I have always loved color swatches, although I have never created my own since I don’t do a lot of painting. There is something so appealing about the grids and geometric shapes! I have been using landscape images in my artwork since I was in art school many years ago. My first thought was that it would be fun to paint a landscape image over the grid. I also love the variety of bird and butterfly stencils offered by StencilGirl®. My original project plan included creating a stenciled bird to add over the landscape. I also wanted to try to come up with a unique way to use the stencils. I really enjoy trying to find new ways to use products or materials. Like many of my favorite projects, this one went in a different direction from my original plan, and I ended up using the stencil in an unexpected way. I decided to use the 6 x6 stencil on a 6 x 6 square of patterned cardstock. I love using papers that look like vintage ephemera, especially old ledger paper. I thought that the cardstock would also work well with the acrylic paint I wanted to use with my stencil. My favorite tool to use when applying paint to a stencil is a foam cosmetic wedge. For this project, I used inexpensive jars of acrylic paint. I used a variety of blues and greens to create an abstract landscape using the 20 Color Swatch Grid Stencil.
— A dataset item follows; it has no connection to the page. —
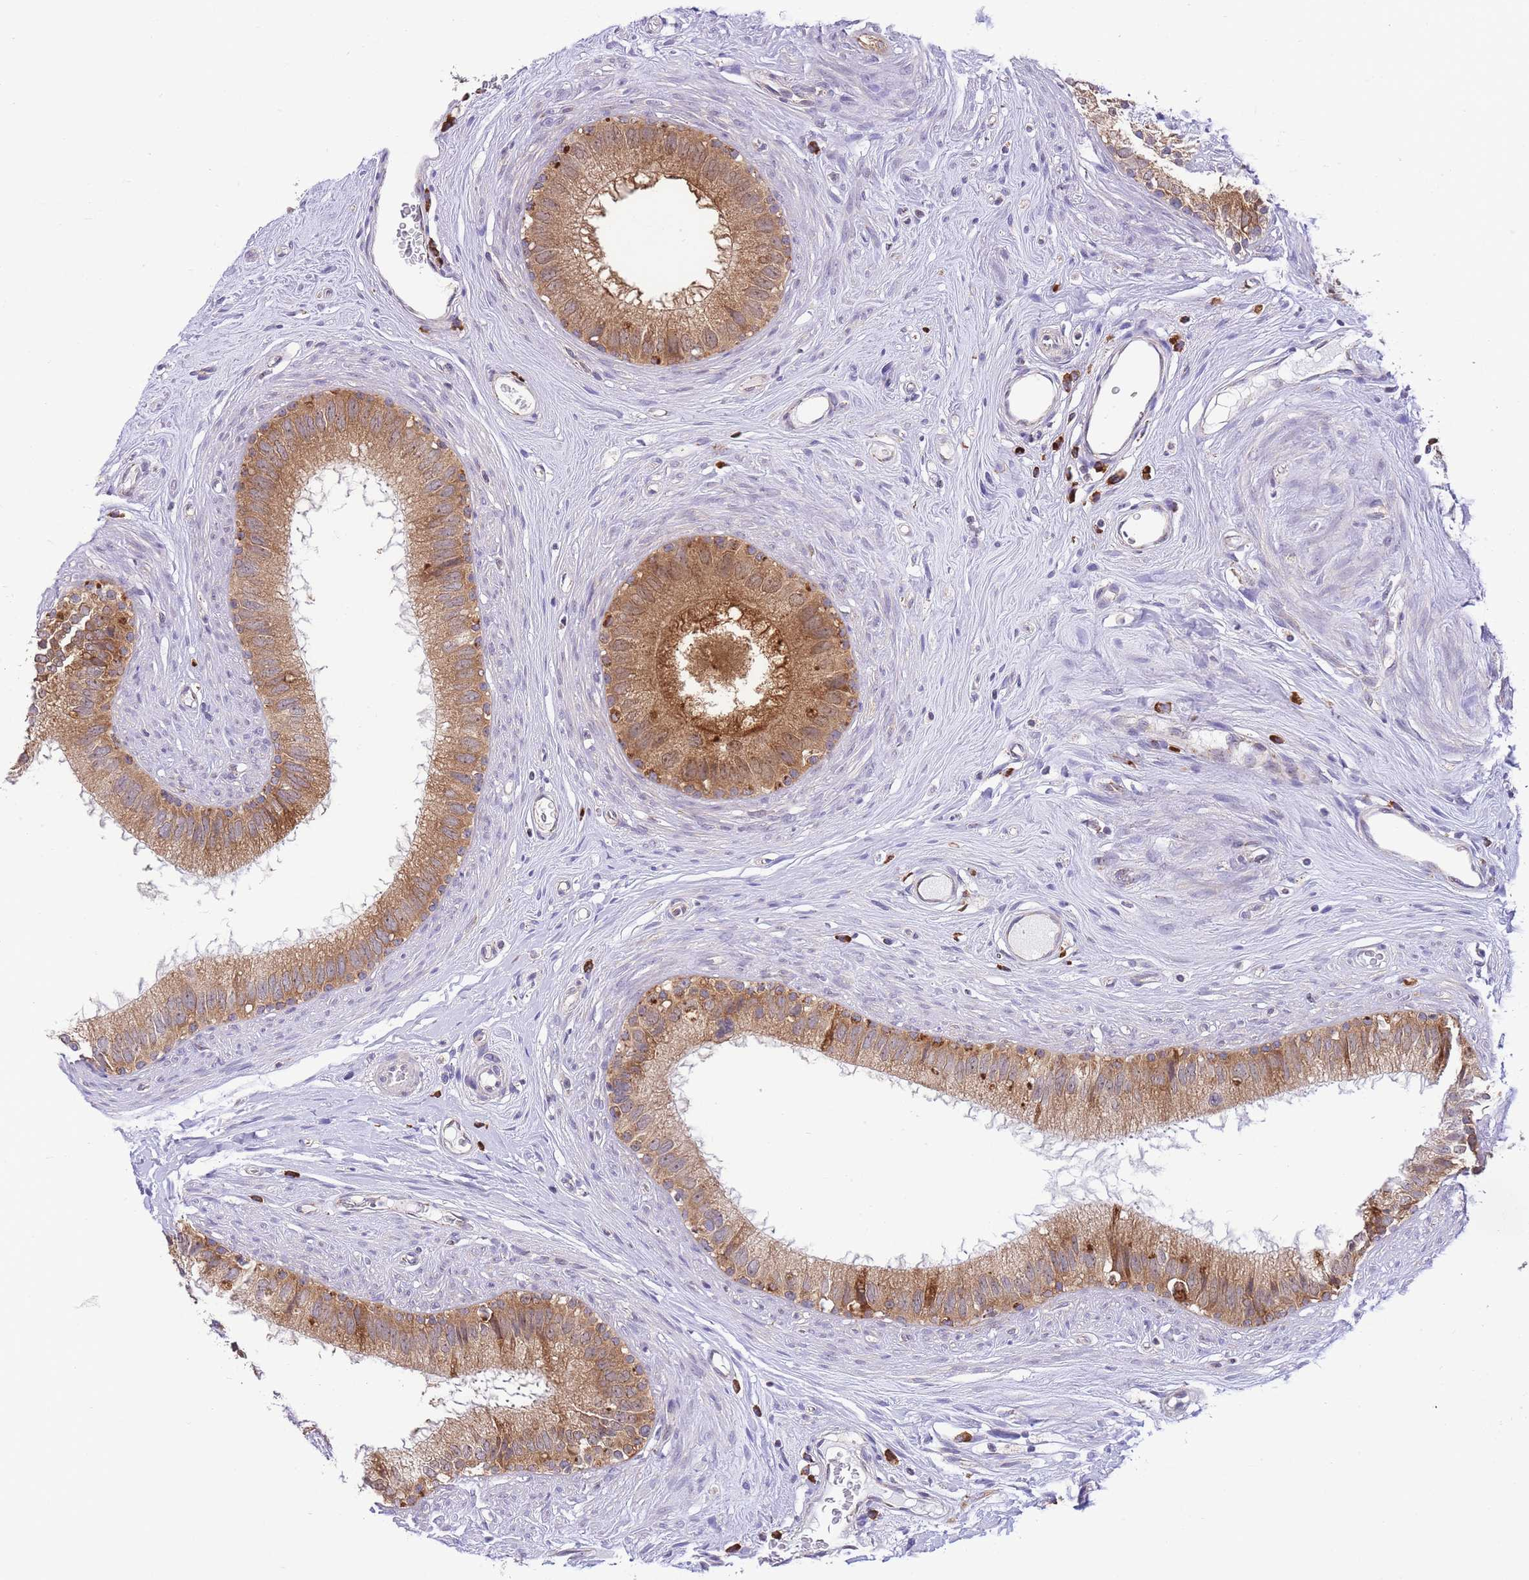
{"staining": {"intensity": "strong", "quantity": ">75%", "location": "cytoplasmic/membranous"}, "tissue": "epididymis", "cell_type": "Glandular cells", "image_type": "normal", "snomed": [{"axis": "morphology", "description": "Normal tissue, NOS"}, {"axis": "topography", "description": "Epididymis"}], "caption": "Approximately >75% of glandular cells in normal human epididymis demonstrate strong cytoplasmic/membranous protein positivity as visualized by brown immunohistochemical staining.", "gene": "EXOSC8", "patient": {"sex": "male", "age": 80}}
When I removed the stencil, I made the best discovery! I loved how the grid landscape looked, but I also really loved how the landscape image looked on the stencil itself.

I tried laying the stencil on another square of patterned paper and I knew I wanted to create another piece using the actual painted stencil. I glued the stencil to my paper using a glue stick.

I love using antique landscape postcards in my art. The abstract landscape grids reminded me of the postcard landscapes, and I decided to layer the vintage postcards over the grids.

I used foam tape to attach the postcards to add dimension to the finished pieces. I also outlined the grid squares and postcards with pencil. I was so excited with how this project turned out that I decided to try it with the Color Gradient Swatch Wheel stencil and see if I could use the same concept, but in a circle format. I followed the same process and once again, I loved both the stenciled landscape and the painted stencil.

I cut antique postcards into a circle, and I was really happy with the way they worked with the stenciled image and the painted stencil.

When I started this project, I didn’t really plan on finishing the pieces, but I was so happy with how they turned out that I decided to mount them to gesso boards. I glued scraps of the patterned paper to the edges of the gesso board.

Now that I have completed this project, I will definitely be ordering more of the color swatch stencils and plan to include more of the actual painted stencils in my work. I hope you enjoyed this project and I hope it will encourage you to think outside the box and look for new ways to use your stencils.